ID | EN

Amankah Imunisasi Anak di Tengah Pandemi?

WHO terus mengimbau masyarakat untuk memastikan program imunisasi tetap berlanjut, meski dunia tengah dilanda pandemi COVID-19.
 
 
Pandemi COVID-19 yang melanda dunia ternyata juga berdampak pada layanan imunisasi. Dihimpun dari AFP, Direktur Jenderal WHO Tedros Adhanom Ghebreyesus mengatakan empat bulan pertama pada 2020 dunia mengalami penurunan substansial pada vaksinasi difteri, tetanus, dan batuk rejan. Penyebabnya adalah kekhawatiran masyarakat terhadap penularan virus corona jika mereka pergi ke luar rumah, juga karena kesulitan ekonomi sebagai dampak dari pandemi.
 
Meski demikian, WHO terus mengimbau masyarakat di berbagai belahan dunia untuk memastikan program imunisasi tetap berlanjut. "Penderitaan dan kematian yang dapat dihindari yang disebabkan oleh anak-anak yang kehilangan imunisasi rutin bisa jauh lebih besar dari COVID-19 itu sendiri," kata Tedros dikutip dari situs WHO (15/7).
 
Dikutip dari situs web Unicef, sejak tanggal 20 – 29 April 2020, ada 5.329 dari 9.993 puskesmas yang berpartisipasi dalam survei daring dengan tingkat penyelesaian 89 persen, mencakup 388 dari 540 kabupaten dan kota, di 34 provinsi di Indonesia.

(Entri dataset)
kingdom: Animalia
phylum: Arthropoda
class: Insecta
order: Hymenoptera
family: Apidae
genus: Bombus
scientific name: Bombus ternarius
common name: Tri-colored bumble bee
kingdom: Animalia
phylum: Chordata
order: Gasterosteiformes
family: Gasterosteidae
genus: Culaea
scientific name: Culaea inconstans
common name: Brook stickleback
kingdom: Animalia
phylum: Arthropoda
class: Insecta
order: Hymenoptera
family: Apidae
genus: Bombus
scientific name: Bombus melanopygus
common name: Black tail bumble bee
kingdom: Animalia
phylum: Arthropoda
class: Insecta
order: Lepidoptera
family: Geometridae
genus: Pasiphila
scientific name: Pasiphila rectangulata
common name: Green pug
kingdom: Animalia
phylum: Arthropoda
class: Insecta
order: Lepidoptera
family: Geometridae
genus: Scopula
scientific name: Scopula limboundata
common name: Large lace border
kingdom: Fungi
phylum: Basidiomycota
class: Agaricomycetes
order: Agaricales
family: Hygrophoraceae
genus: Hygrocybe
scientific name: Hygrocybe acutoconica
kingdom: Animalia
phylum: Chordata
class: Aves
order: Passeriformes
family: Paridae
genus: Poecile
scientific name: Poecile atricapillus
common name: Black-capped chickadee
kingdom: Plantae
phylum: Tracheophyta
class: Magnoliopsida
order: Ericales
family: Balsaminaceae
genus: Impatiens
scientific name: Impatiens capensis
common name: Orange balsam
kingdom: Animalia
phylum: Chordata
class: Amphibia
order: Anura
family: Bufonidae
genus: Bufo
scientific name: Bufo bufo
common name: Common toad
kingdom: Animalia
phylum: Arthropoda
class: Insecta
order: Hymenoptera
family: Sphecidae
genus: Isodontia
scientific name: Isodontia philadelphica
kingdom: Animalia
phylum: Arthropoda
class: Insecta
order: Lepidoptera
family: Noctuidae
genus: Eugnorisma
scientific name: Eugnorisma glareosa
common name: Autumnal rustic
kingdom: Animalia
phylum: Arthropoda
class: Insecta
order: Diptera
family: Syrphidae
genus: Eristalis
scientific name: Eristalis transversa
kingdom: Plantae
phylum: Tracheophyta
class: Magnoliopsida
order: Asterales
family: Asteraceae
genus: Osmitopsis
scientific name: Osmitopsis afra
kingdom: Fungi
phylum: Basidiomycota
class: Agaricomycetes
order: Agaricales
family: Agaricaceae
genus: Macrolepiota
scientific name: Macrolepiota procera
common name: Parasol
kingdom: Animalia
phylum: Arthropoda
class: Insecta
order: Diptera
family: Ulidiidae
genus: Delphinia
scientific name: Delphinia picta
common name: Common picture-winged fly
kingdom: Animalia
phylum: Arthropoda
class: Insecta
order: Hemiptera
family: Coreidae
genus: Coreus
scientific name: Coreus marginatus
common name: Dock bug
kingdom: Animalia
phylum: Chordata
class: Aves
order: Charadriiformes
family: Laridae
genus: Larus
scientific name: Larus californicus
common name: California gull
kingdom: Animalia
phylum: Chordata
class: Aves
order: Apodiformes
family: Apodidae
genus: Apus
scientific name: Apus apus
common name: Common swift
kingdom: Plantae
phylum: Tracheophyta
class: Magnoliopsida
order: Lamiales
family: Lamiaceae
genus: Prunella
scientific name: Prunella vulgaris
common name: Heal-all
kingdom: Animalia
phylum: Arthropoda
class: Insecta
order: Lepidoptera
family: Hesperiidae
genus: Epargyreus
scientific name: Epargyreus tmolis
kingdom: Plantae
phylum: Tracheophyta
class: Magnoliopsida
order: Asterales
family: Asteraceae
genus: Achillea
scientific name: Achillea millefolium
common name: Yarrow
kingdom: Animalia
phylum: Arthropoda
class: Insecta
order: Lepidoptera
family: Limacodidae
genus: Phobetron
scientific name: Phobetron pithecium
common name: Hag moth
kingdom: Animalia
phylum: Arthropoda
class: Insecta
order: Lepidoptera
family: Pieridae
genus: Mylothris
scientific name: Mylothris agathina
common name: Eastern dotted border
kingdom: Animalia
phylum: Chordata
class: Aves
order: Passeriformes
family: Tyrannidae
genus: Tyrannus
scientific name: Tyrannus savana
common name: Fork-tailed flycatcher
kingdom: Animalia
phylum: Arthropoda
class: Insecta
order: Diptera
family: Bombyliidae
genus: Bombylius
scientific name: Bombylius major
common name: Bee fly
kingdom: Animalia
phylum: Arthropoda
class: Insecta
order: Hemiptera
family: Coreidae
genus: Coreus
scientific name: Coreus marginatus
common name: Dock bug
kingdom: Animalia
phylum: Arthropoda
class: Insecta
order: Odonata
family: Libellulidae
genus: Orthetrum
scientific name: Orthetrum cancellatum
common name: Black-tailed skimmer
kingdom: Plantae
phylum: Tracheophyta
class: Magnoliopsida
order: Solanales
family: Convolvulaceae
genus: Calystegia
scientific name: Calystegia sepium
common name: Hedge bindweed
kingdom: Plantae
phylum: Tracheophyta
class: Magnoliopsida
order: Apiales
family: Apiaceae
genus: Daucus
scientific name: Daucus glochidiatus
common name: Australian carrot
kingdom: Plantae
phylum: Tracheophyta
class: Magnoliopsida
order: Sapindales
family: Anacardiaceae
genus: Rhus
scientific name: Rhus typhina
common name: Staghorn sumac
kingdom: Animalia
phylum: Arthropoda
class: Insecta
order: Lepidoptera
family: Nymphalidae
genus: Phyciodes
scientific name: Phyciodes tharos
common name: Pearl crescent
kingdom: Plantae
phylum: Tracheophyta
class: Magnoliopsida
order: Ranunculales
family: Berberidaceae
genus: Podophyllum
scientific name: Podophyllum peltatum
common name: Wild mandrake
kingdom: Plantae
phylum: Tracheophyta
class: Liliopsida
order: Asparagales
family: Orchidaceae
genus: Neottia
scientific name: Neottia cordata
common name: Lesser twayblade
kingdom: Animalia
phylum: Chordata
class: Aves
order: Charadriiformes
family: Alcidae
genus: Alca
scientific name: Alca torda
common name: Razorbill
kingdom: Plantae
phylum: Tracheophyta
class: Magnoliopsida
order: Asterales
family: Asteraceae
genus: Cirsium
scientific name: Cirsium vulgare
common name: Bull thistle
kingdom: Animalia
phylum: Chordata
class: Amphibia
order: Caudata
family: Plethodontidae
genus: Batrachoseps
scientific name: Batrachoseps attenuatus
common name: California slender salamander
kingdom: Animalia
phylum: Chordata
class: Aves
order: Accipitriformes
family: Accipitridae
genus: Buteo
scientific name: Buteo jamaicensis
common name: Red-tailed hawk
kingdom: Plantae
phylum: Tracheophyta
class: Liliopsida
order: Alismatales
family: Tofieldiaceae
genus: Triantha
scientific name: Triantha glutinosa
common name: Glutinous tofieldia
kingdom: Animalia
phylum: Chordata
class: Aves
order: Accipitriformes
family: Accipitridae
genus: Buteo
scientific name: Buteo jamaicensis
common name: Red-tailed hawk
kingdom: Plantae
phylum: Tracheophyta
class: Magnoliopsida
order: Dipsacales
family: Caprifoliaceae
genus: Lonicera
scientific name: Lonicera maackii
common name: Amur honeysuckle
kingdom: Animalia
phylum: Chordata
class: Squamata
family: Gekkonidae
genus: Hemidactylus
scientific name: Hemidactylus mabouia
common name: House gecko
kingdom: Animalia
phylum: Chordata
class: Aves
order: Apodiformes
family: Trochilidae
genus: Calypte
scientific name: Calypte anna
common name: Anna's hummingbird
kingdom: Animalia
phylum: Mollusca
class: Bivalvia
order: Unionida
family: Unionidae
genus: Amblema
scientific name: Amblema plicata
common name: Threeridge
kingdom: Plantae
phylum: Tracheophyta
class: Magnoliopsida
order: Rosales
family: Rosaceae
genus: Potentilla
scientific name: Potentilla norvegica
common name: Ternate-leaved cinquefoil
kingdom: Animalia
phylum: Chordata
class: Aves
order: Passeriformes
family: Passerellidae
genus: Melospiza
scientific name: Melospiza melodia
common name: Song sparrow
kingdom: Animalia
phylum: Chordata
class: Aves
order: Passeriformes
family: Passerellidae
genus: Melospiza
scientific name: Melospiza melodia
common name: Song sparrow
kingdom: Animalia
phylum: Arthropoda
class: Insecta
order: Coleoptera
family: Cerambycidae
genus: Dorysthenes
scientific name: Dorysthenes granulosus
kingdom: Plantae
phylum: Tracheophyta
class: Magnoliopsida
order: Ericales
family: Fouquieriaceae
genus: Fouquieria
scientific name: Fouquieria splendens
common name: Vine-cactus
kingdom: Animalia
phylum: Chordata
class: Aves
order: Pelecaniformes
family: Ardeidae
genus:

DAFTAR TUGAS:
- A) Menurut artikel tentang imunisasi anak, vaksinasi apa saja yang turun secara substansial pada empat bulan pertama 2020?
- B) Berdasarkan artikel tentang imunisasi anak, jelaskan mengapa layanan imunisasi menurun selama pandemi.
- C) Salin ulang bagian artikel tentang imunisasi anak yang dimulai dari "WHO terus mengimbau masyarakat untuk" dan berlanjut hingga "dampak dari pandemi.", lalu ganti "masyarakat" dengan "warga".
Entri-entri di atas tidak diperlukan.

HASIL TUGAS:
- A) Vaksinasi difteri, tetanus, dan batuk rejan.

- B) Masyarakat khawatir tertular virus corona jika pergi ke luar rumah. Selain itu, mereka mengalami kesulitan ekonomi akibat pandemi.

- C)
WHO terus mengimbau warga untuk memastikan program imunisasi tetap berlanjut, meski dunia tengah dilanda pandemi COVID-19.
 
 
Pandemi COVID-19 yang melanda dunia ternyata juga berdampak pada layanan imunisasi. Dihimpun dari AFP, Direktur Jenderal WHO Tedros Adhanom Ghebreyesus mengatakan empat bulan pertama pada 2020 dunia mengalami penurunan substansial pada vaksinasi difteri, tetanus, dan batuk rejan. Penyebabnya adalah kekhawatiran warga terhadap penularan virus corona jika mereka pergi ke luar rumah, juga karena kesulitan ekonomi sebagai dampak dari pandemi.